Vasil'ev A P, Strel'tsova N N, Bessonov I S, Korotkikh A V
Tyumen Cardiological Research Centre, Tomsk National Research Medical Centre of the Russian Academy of Sciences, Tyumen, Russia.
Regional Clinical Hospital #2, Tyumen, Russia.
Angiol Sosud Khir. 2020;26(1):22-29. doi: 10.33529/ANGIO2020112.
The study was aimed at comparatively assessing the dynamics of the parameters of the microcirculatory bed of the skin after endovascular revascularization of the lower limb in patients suffering from intermittent claudication (IC) with and without type 2 diabetes mellitus (DM).
Microcirculation (MC) of the skin of lower extremities was examined in 88 male patients presenting with IC and without DM (Group One) and in 28 male patients with IC and DM (Group Two). 30 patients from Group One and 21 patients from Group Two were subjected to endovascular revascularization of lower limbs. MC was examined on the 2nd day after restoration of blood flow in the extremity by means of laser Doppler flowmetry with the assessment of the amplitude parameters of blood flow fluctuations, reflecting active and passive mechanisms of regulation of microcirculation, the intensity of blood flow through the arteriole-venule shunts and the nutritive blood flow.

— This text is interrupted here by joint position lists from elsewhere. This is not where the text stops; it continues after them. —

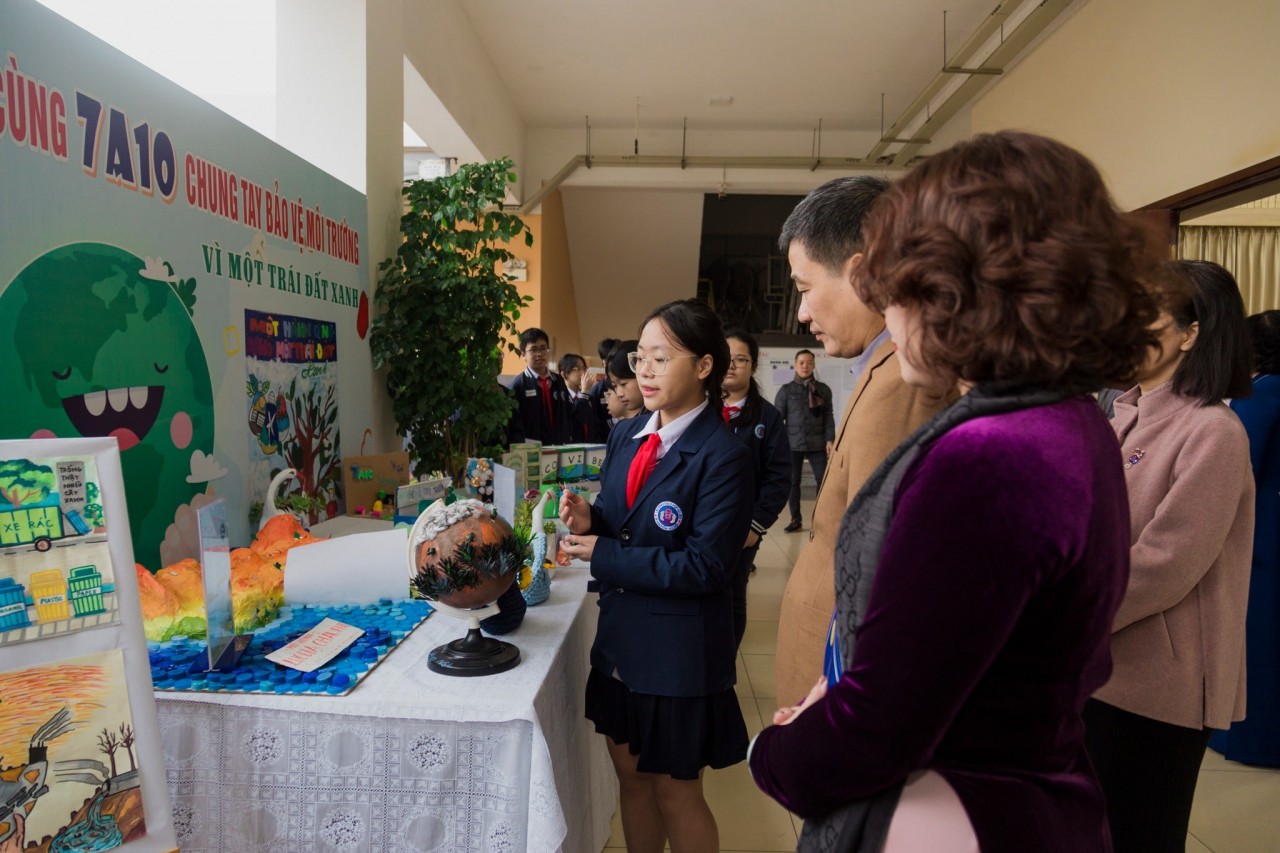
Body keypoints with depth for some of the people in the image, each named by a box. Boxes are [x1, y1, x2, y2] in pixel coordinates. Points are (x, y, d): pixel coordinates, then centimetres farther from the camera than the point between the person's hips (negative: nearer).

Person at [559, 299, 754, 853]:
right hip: (619, 637, 7)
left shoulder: (722, 458, -19)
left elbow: (705, 567, -22)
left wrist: (603, 554, -19)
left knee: (675, 792, 13)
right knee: (631, 776, 22)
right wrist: (588, 520, -12)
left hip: (678, 651, -6)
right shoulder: (626, 437, 3)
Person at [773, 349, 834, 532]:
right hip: (793, 444, 0)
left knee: (823, 480, -4)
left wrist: (830, 439, -3)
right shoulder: (786, 390, 4)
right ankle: (796, 519, 16)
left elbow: (829, 416, 6)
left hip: (817, 444, 0)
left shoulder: (823, 389, 6)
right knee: (793, 482, 6)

At baseline, the main parameters of MC had no differences in the groups and were characterized by intensification of the blood shunted bypassing the nutritive bed, venous plethora, constriction of precapillaries and restriction of capillary blood flow. After endovascular angioplasty of the affected artery and restoration of blood flow therein the patients of the examined subgroups demonstrated an equal increase in the ankle-brachial index, thus approaching the normal values; the patients of both subgroups reported disappearance of pain in the legs during usual daily activities. In patients without DM, endovascular intervention was accompanied by a decrease in the intensity of the arteriole-venule shunts, venous plethora, and enhancement of capillary blood flow. The patients with DM at the early stage after restoration of blood flow in the limb were found to have no statistically significant shifts of the functional parameters of the microvascular bed.

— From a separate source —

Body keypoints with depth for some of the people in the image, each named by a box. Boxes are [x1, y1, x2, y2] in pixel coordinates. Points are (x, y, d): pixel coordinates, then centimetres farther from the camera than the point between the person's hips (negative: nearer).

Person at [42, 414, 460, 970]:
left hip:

From the point of view of microcirculatory transformations in patients with IC and DM, the effect of limb revascularization at early stages of follow-up turned out to be incomplete, which, probably, was due to irremovable events of latent diabetic microangiopathy and neuropathy.
本研究旨在比较评估间歇性跛行(IC)患者在有和无2型糖尿病(DM)的情况下,下肢血管腔内血运重建术后皮肤微循环床参数的动态变化。
对88例无DM的IC男性患者(第一组)和28例有DM的IC男性患者(第二组)的下肢皮肤微循环(MC)进行了检查。第一组30例患者和第二组21例患者接受了下肢血管腔内血运重建术。在肢体血流恢复后第2天,通过激光多普勒血流仪检查MC,评估血流波动的幅度参数,反映微循环调节的主动和被动机制、通过动静脉分流的血流强度以及营养性血流。
基线时,两组MC的主要参数无差异,其特征为绕过营养床的分流增加、静脉淤血、毛细血管前括约肌收缩以及毛细血管血流受限。在所检查的亚组患者中,患侧动脉血管腔内血管成形术及血流恢复后,踝肱指数均有同等程度升高,接近正常水平;两个亚组的患者均报告日常活动时腿部疼痛消失。在无DM的患者中,血管腔内干预伴随着动静脉分流强度降低、静脉淤血减轻以及毛细血管血流增强。在肢体血流恢复后的早期,发现有DM的患者微血管床功能参数无统计学意义的变化。
从IC合并DM患者的微循环变化角度来看,随访早期肢体血运重建的效果不完全,这可能是由于潜在的糖尿病微血管病变和神经病变无法消除所致。